Cuando eres madre y el día a día te absorbe de tal manera que no crees que nunca vayas a salir de la montaña de pañales, ropa sucia, papillas, y demás, a menudo cuesta ver el paisaje y ver la vida con cierta perspectiva. En momentos de agotamiento y extenuación, nunca te imaginas que tu esfuerzo pueda llegar a tener resultados tan maravillosos.
Porque si tener un hijo es un auténtico milagro de nuestra existencia, ver cómo un ser humano va alcanzando grandes hitos no tiene precio. Llevamos seis años en casa haciendo el mismo ritual nocturno, uno o dos cuentos antes de dormir. Cuentos, algunos de ellos, leídos del derecho y del revés, de los cuales no se cansan mis pequeñas creaciones.
Cuando leo con un ojo medio abierto y otro a punto de cerrarse, con la voz quebrada por el cansancio de todo el día, a veces pienso que lo único que hacen es oír sonidos y tonos de mi voz. Pero no. Esas lecturas diarias, sin desfallecer, un día tras otro, no caen en saco roto. No son sólo un momento de tranquilidad, de relajación, de frenar el ritmo loco del día. Sirve también para que mis pequeños artistas me regalen más milagros como el de su existencia.

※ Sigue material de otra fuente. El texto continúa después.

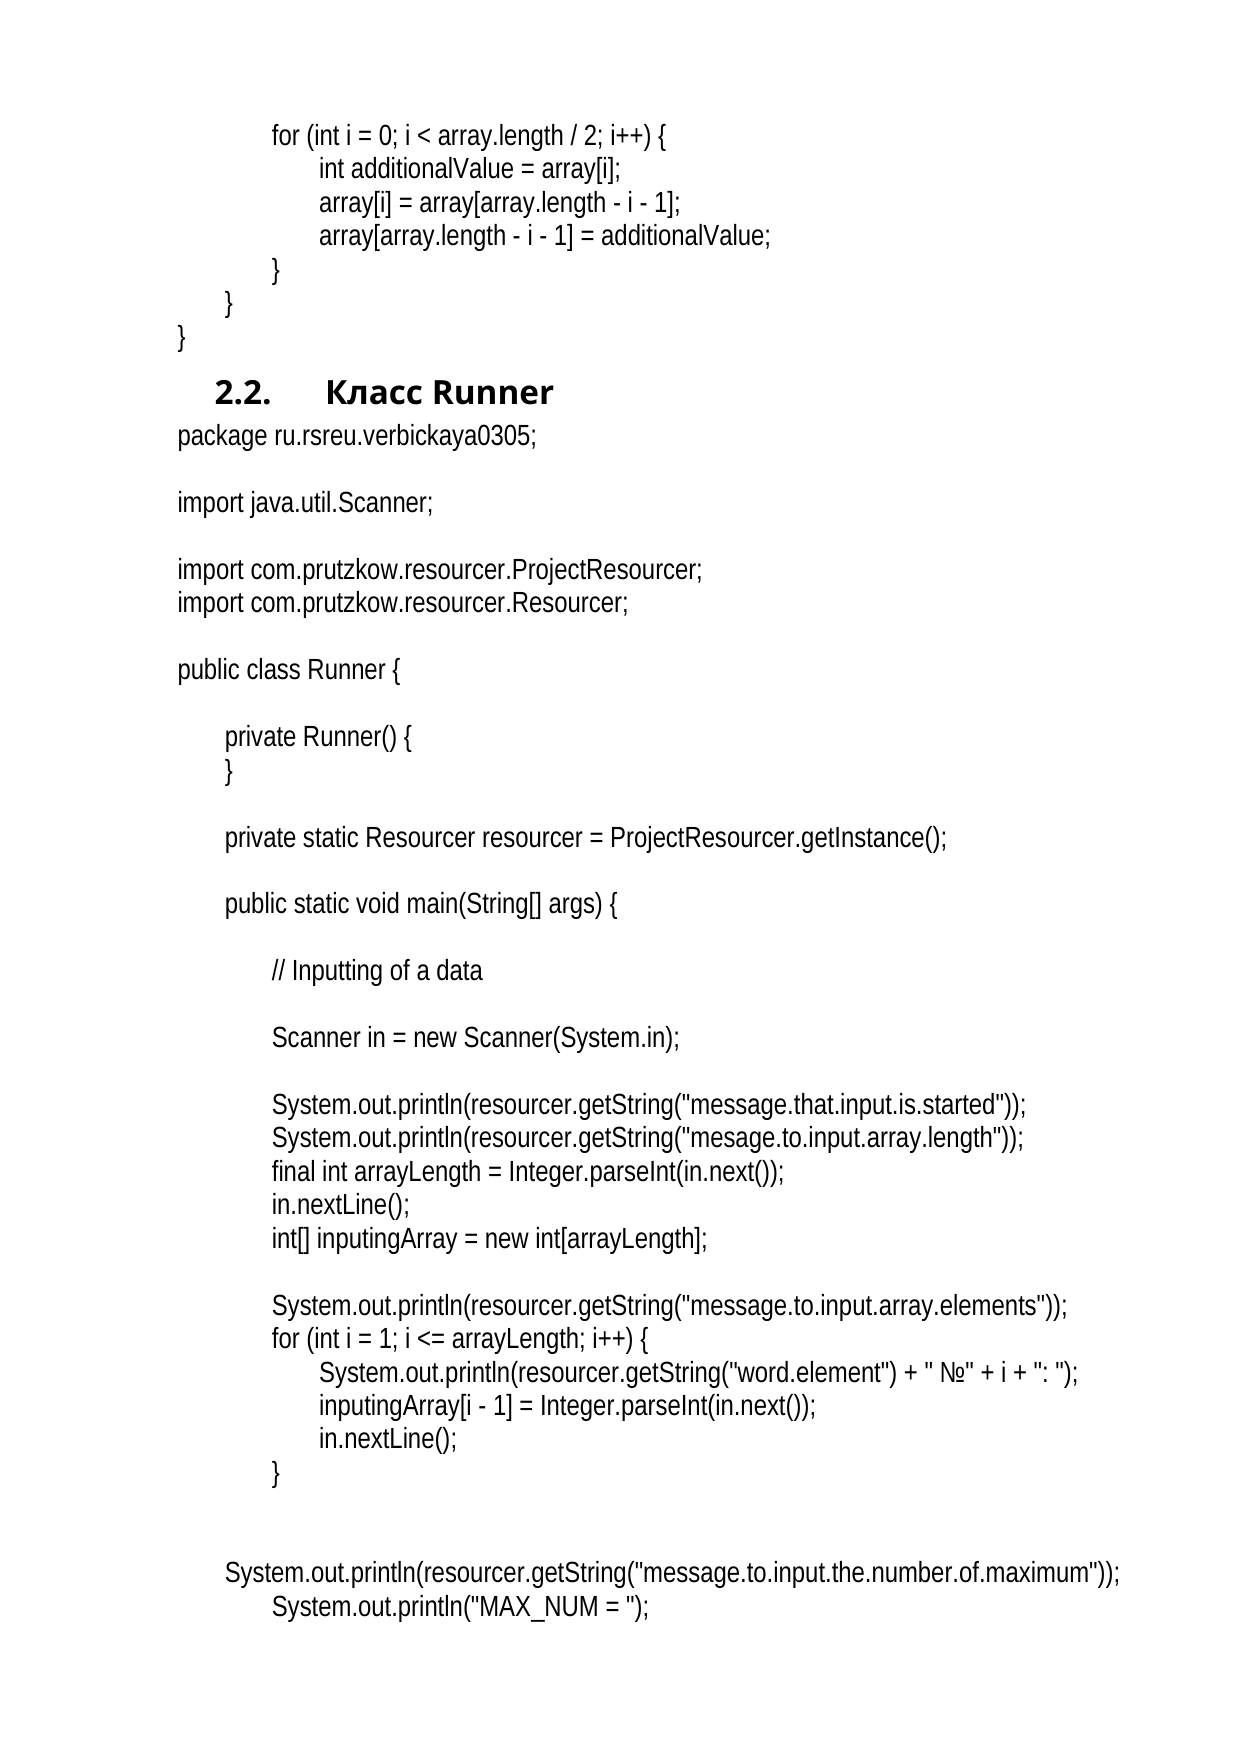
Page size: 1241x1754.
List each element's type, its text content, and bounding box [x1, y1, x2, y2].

text System.out.println("MAX_NUM = "); [177, 1589, 1152, 1622]
text public class Runner { [177, 652, 1152, 686]
text } [177, 753, 1152, 786]
text import java.util.Scanner; [177, 485, 1152, 519]
text System.out.println(resourcer.getString("message.that.input.is.started")); [177, 1087, 1152, 1121]
text } [177, 285, 1152, 319]
text // Inputting of a data [177, 953, 1152, 987]
text System.out.println(resourcer.getString("word.element") + " №" + i + ": "); [177, 1355, 1152, 1388]
text } [177, 1455, 1152, 1488]
text System.out.println(resourcer.getString("mesage.to.input.array.length")); [177, 1121, 1152, 1154]
text in.nextLine(); [177, 1187, 1152, 1221]
text import com.prutzkow.resourcer.Resourcer; [177, 586, 1152, 619]
text import com.prutzkow.resourcer.ProjectResourcer; [177, 552, 1152, 586]
text array[i] = array[array.length - i - 1]; [177, 185, 1152, 218]
text System.out.println(resourcer.getString("message.to.input.the.number.of.maximum")); [177, 1522, 1152, 1589]
text private Runner() { [177, 719, 1152, 753]
text private static Resourcer resourcer = ProjectResourcer.getInstance(); [177, 820, 1152, 853]
text package ru.rsreu.verbickaya0305; [177, 418, 1152, 452]
text array[array.length - i - 1] = additionalValue; [177, 218, 1152, 252]
text int additionalValue = array[i]; [177, 152, 1152, 185]
text for (int i = 1; i <= arrayLength; i++) { [177, 1321, 1152, 1355]
text in.nextLine(); [177, 1422, 1152, 1455]
text final int arrayLength = Integer.parseInt(in.next()); [177, 1154, 1152, 1187]
text System.out.println(resourcer.getString("message.to.input.array.elements")); [177, 1288, 1152, 1321]
text inputingArray[i - 1] = Integer.parseInt(in.next()); [177, 1388, 1152, 1422]
text public static void main(String[] args) { [177, 887, 1152, 920]
text for (int i = 0; i < array.length / 2; i++) { [177, 118, 1152, 152]
text } [177, 252, 1152, 285]
text Scanner in = new Scanner(System.in); [177, 1020, 1152, 1054]
text int[] inputingArray = new int[arrayLength]; [177, 1221, 1152, 1254]
text } [177, 319, 1152, 352]
subtitle Класс Runner [214, 369, 1152, 414]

Hace unos días, mi pequeño gran hombre me regaló una preciosa versión de la Caperucita roja escrito por él mismo, paginado con precisión y entregado a su mamá con absoluta emoción. ¿Os lo podéis imaginar? Quedé alucinada cuando vi cómo mi precioso bebé se había convertido en un pequeño escritor. Y detrás de él, su hermana, imitadora incansable de su modelo a seguir. No quiso ser menos y está escribiendo también su versión de la Caperucita roja. Con letras mayúsculas, que la letra atada aún no la domina, pero con un entusiasmo que me ha dejado pasmada.
Regalos como estos demuestran que los hijos son, verdaderamente, un regalo incomparable en nuestras vidas. Y que el esfuerzo por enseñarles, educarles, formarlos, si he hace con tesón y perseverancia, llega a tener sus frutos.